Mosbie struggled to free himself from those who pressed around him, and flung himself at the man who had spoken; they went down in a cursing pile. Others tried to separate them. “Foul-mouthed son of a bitch!” Mosbie yelled.

On the far corner a miner was haranguing Schroeder. He tried to climb over the rail and Schroeder swung the shotgun barrel down on him. Instantly a wave of miners poured forward over the tie rail. “Moss!” Wheeler shouted. “There they go!”

The boardwalk before the jail was a mass of fighting men. A shotgun was discharged; there was a scream, and the blue-clad figures fled back into the street, leaving one crumpled and shrieking on the boardwalk, with Carl Schroeder standing over him.

“Shot one, by God!” Wheeler said, as Mosbie rejoined him, panting. “Best thing for it, too.”

“Who did it?”

“Carl, looked like.”

“Hey, Carl shot one!”

The miners began to roar with one voice, and the tightly packed mass of them in the street weaved and swayed, the torches waving wildly above them. “Kill them! Kill them! Hang them with Morgan!
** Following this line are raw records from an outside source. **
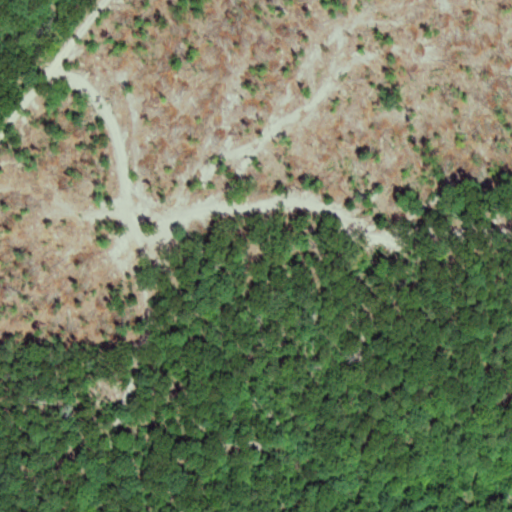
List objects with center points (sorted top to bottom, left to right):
road: (61, 66)
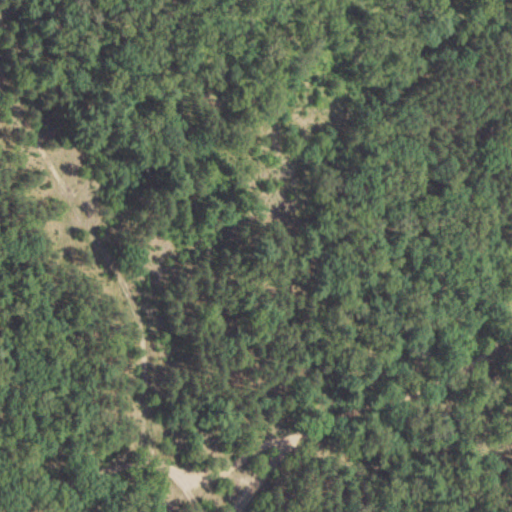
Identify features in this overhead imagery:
road: (269, 437)
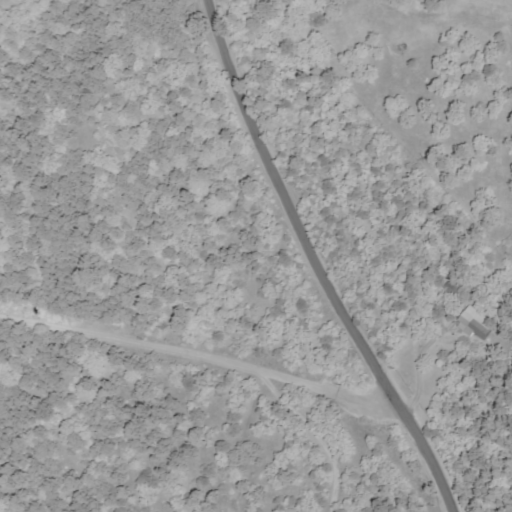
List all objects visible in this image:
road: (322, 261)
building: (480, 324)
road: (200, 351)
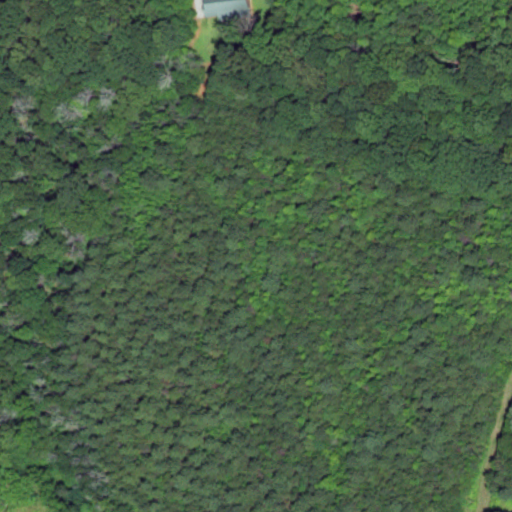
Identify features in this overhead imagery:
building: (234, 7)
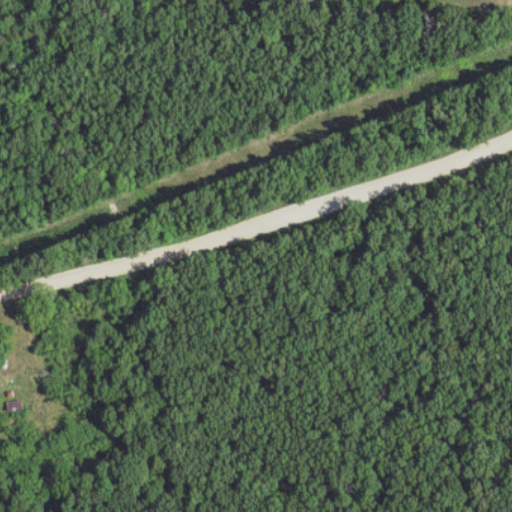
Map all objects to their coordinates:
road: (258, 227)
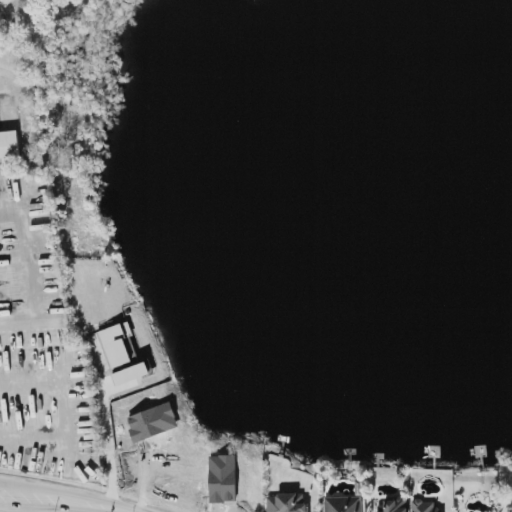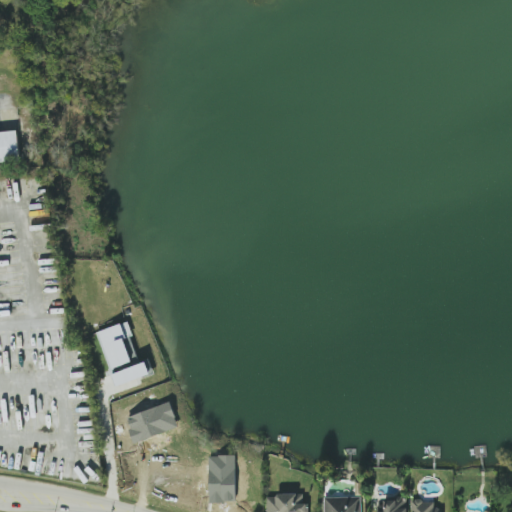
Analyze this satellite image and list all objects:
building: (9, 146)
building: (9, 147)
building: (122, 354)
road: (108, 447)
road: (66, 494)
building: (287, 503)
building: (342, 504)
building: (394, 506)
building: (423, 506)
road: (41, 508)
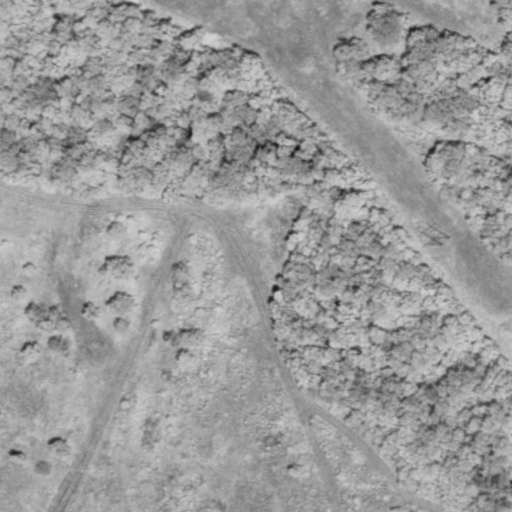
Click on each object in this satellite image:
power tower: (315, 65)
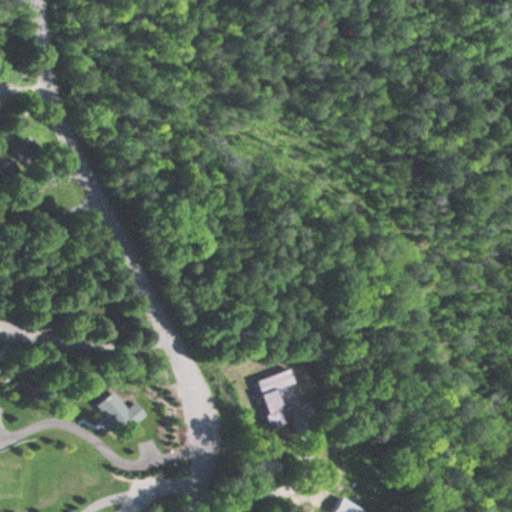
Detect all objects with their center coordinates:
road: (110, 225)
building: (0, 356)
building: (125, 418)
building: (343, 507)
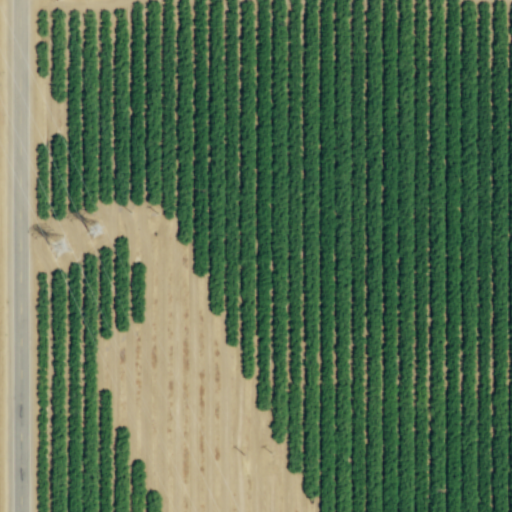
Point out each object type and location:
power tower: (91, 229)
power tower: (59, 244)
road: (18, 256)
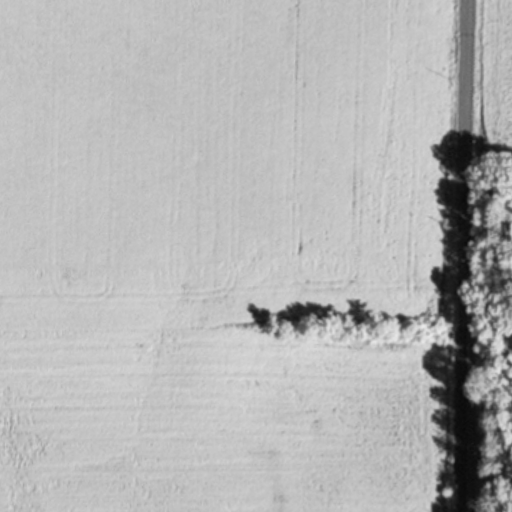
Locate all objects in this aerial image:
road: (465, 255)
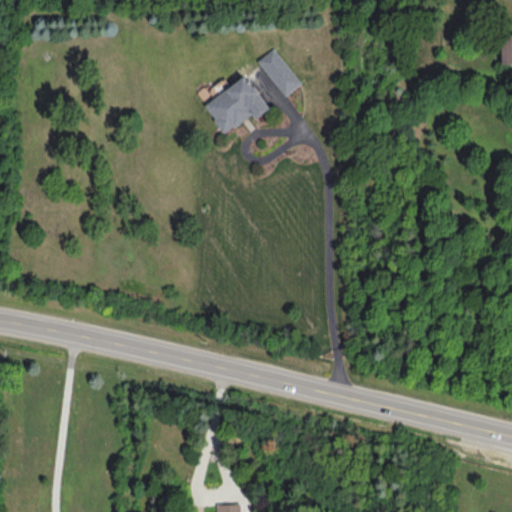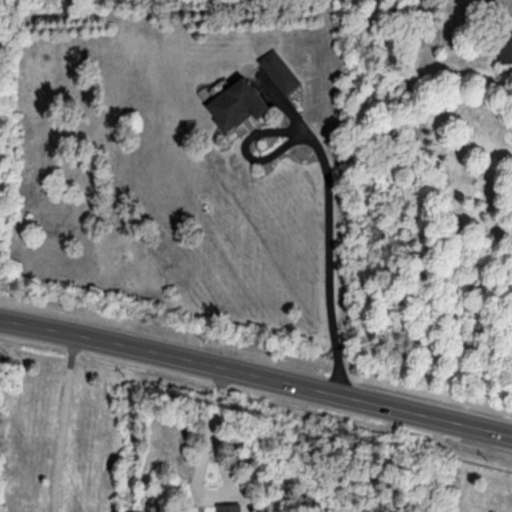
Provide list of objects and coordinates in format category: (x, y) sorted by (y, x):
building: (280, 72)
building: (238, 105)
road: (332, 258)
road: (256, 373)
road: (216, 421)
road: (59, 422)
building: (230, 508)
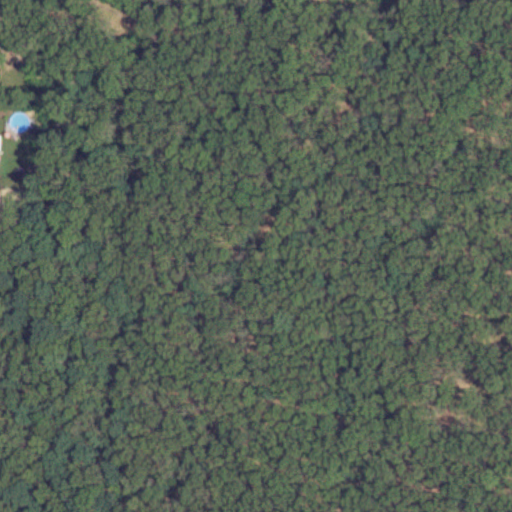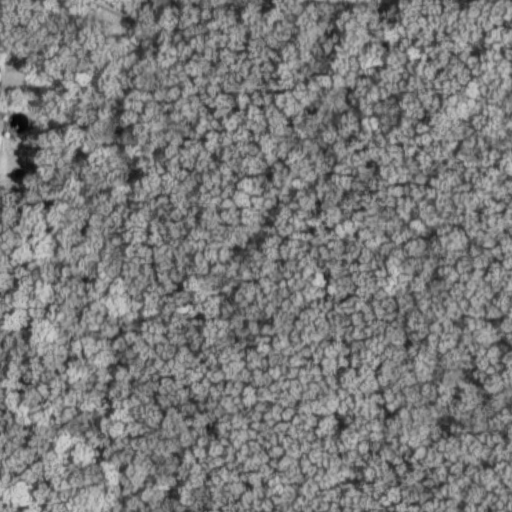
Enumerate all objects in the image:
building: (2, 150)
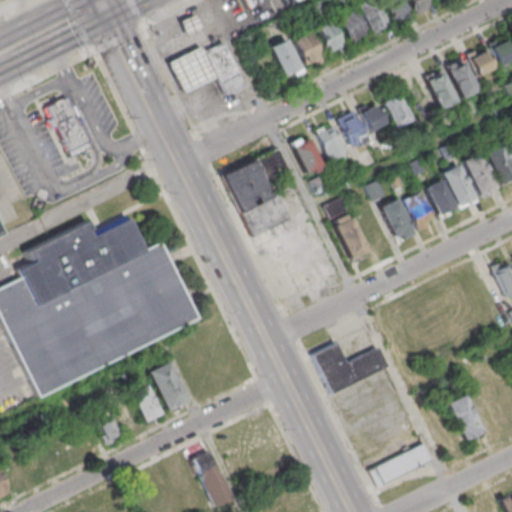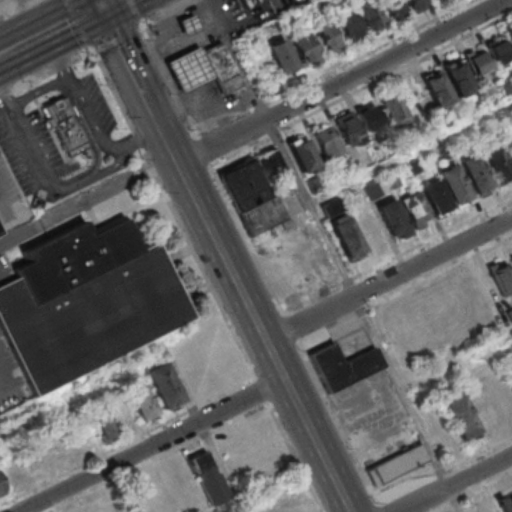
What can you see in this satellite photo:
road: (3, 1)
road: (109, 3)
building: (250, 3)
building: (250, 3)
building: (416, 5)
traffic signals: (104, 6)
building: (392, 8)
road: (136, 9)
road: (166, 13)
building: (367, 14)
road: (34, 19)
road: (73, 22)
road: (76, 22)
road: (142, 22)
building: (189, 25)
building: (347, 25)
building: (191, 29)
road: (7, 35)
road: (117, 37)
building: (326, 38)
road: (21, 47)
road: (91, 47)
building: (305, 49)
building: (499, 52)
building: (282, 58)
building: (477, 63)
building: (205, 68)
road: (333, 68)
building: (225, 71)
road: (48, 72)
building: (192, 72)
building: (458, 78)
road: (344, 81)
road: (170, 82)
building: (460, 85)
road: (358, 89)
building: (437, 89)
road: (42, 93)
building: (438, 95)
road: (81, 100)
building: (393, 109)
building: (394, 115)
building: (368, 116)
building: (65, 126)
building: (65, 127)
building: (348, 129)
road: (28, 136)
road: (143, 141)
building: (329, 143)
road: (93, 144)
building: (509, 148)
road: (204, 150)
building: (510, 150)
building: (303, 155)
road: (411, 156)
building: (497, 162)
building: (500, 167)
road: (185, 169)
building: (476, 174)
building: (478, 178)
road: (94, 179)
road: (188, 181)
building: (315, 184)
building: (454, 185)
building: (246, 187)
building: (371, 190)
building: (457, 190)
road: (166, 191)
building: (436, 198)
road: (0, 201)
road: (89, 202)
building: (439, 202)
building: (415, 209)
road: (176, 214)
building: (393, 219)
building: (276, 222)
building: (396, 223)
building: (371, 229)
building: (0, 236)
building: (346, 236)
road: (247, 238)
road: (395, 254)
building: (511, 256)
building: (500, 276)
road: (391, 278)
road: (406, 289)
building: (87, 298)
building: (87, 301)
building: (510, 314)
road: (367, 315)
road: (258, 322)
building: (417, 322)
road: (291, 327)
road: (236, 332)
road: (280, 359)
road: (458, 361)
building: (343, 366)
building: (346, 369)
building: (510, 371)
road: (5, 378)
building: (164, 385)
road: (264, 392)
road: (55, 394)
building: (141, 402)
building: (120, 413)
building: (460, 416)
road: (339, 422)
building: (104, 429)
road: (203, 432)
road: (322, 445)
road: (157, 446)
road: (297, 458)
building: (398, 465)
building: (401, 469)
road: (425, 473)
building: (208, 476)
road: (458, 485)
building: (2, 486)
road: (476, 491)
road: (382, 509)
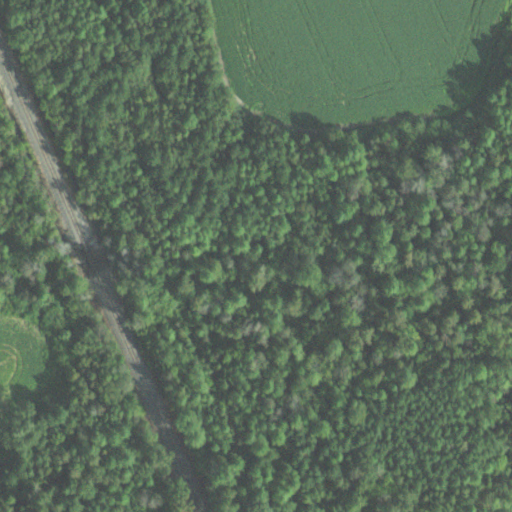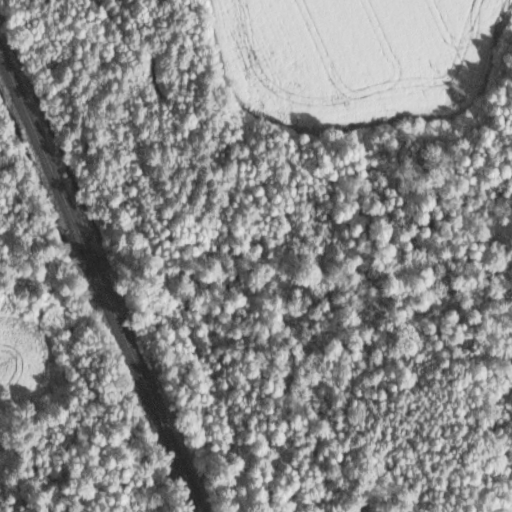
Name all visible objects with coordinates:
railway: (41, 147)
railway: (88, 256)
railway: (147, 391)
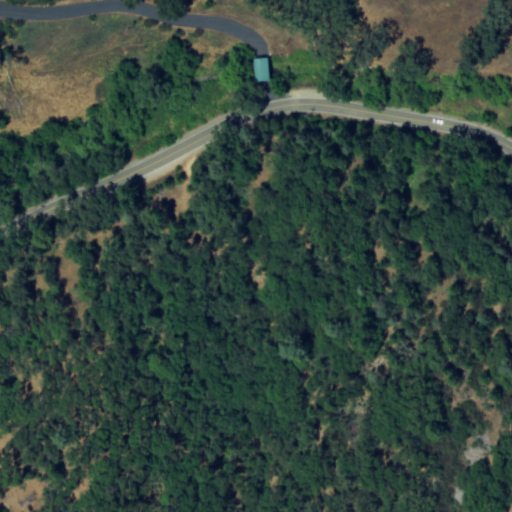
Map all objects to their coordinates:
road: (164, 16)
building: (261, 68)
road: (246, 117)
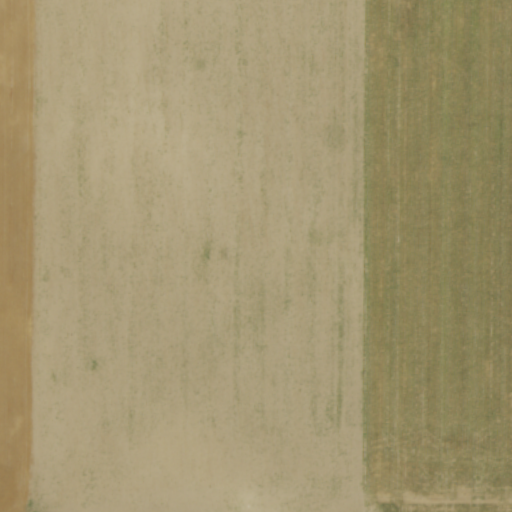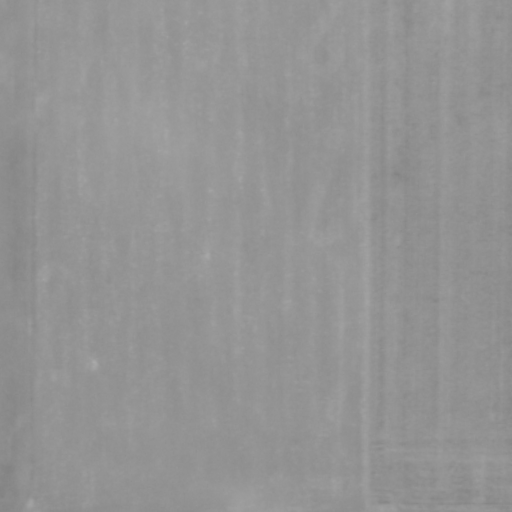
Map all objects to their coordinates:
crop: (256, 256)
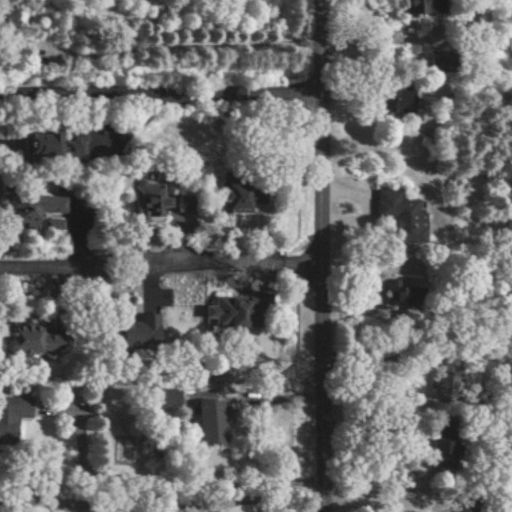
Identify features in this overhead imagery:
building: (415, 6)
building: (4, 15)
road: (160, 101)
building: (397, 102)
building: (47, 145)
building: (230, 198)
building: (144, 201)
building: (27, 209)
building: (399, 217)
building: (50, 224)
road: (320, 256)
road: (160, 268)
building: (395, 292)
building: (226, 311)
building: (135, 331)
building: (25, 338)
building: (165, 398)
building: (11, 413)
building: (210, 421)
road: (173, 478)
road: (127, 508)
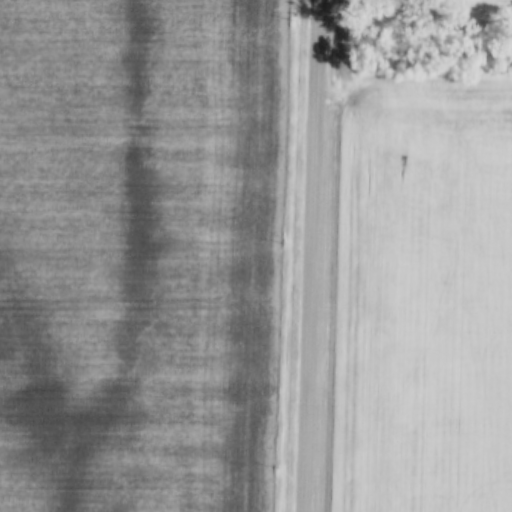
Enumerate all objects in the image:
crop: (140, 253)
road: (312, 256)
crop: (423, 295)
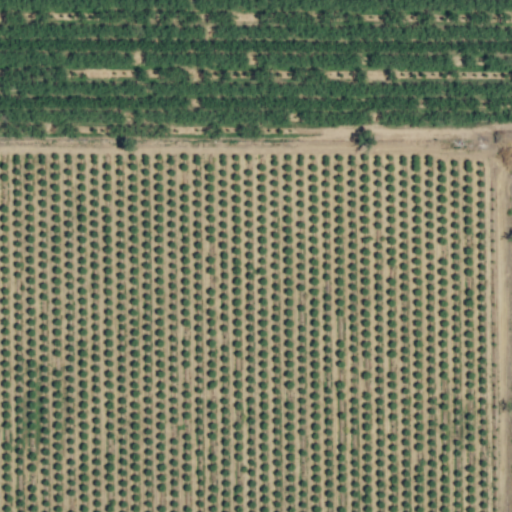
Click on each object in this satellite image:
crop: (256, 256)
“Boys, they have killed Benny Connors!”

Mosbie leaned against one of the posts that held up the arcade, with Wheeler pressed tightly against him by the men around them. “Oh, Jesus!” a man near them said, over and over, like a prayer. The weaving, uncertain movement of the mob changed, section by section, into a single forward thrust forcing the men in the front rank against the railing. One of the deputies raised his six-shooter and discharged it with a flat shock of sound; still the miners pressed forward, almost in silence now.

“Here he comes!”

“It’s Blaisedell, all right. Here he comes!”

“Thank the good Lord!” Wheeler said.

“Look at the buggy!” someone said, but no one paid any attention to him.

Mosbie clambered up on the tie rail and clung to the post. “You ought to see him!” he called down to Wheeler.

Blaisedell came down the center of Main Street, with the townsmen moving quickly aside before him. He came at a swift, certain, long-legged stride, with his black hat showing above the heads of the men he passed. He did not pause as he came to the edge of the mob of miners, forging straight ahead through them like a knife splitting its way through a pine board. Torchlight gleamed on the barrel of his Colt as he knocked a miner aside with it.

“Kill him too!” someone among the miners cried suddenly. “Don’t let him get up there, boys!”

But Blaisedell went on, unhindered, and finally he stood before the jail among the deputies, taller than any of them. His voice was sudden and loud. “Back off, boys. There’ll be no hanging tonight.”

“I believe he could stand off the U. S. Cavalry,” Wheeler said. The miners in the street remained silent.

“You had better get this one to Doc Wagner,” Blaisedell said, motioning to the miner still groaning on the boardwalk.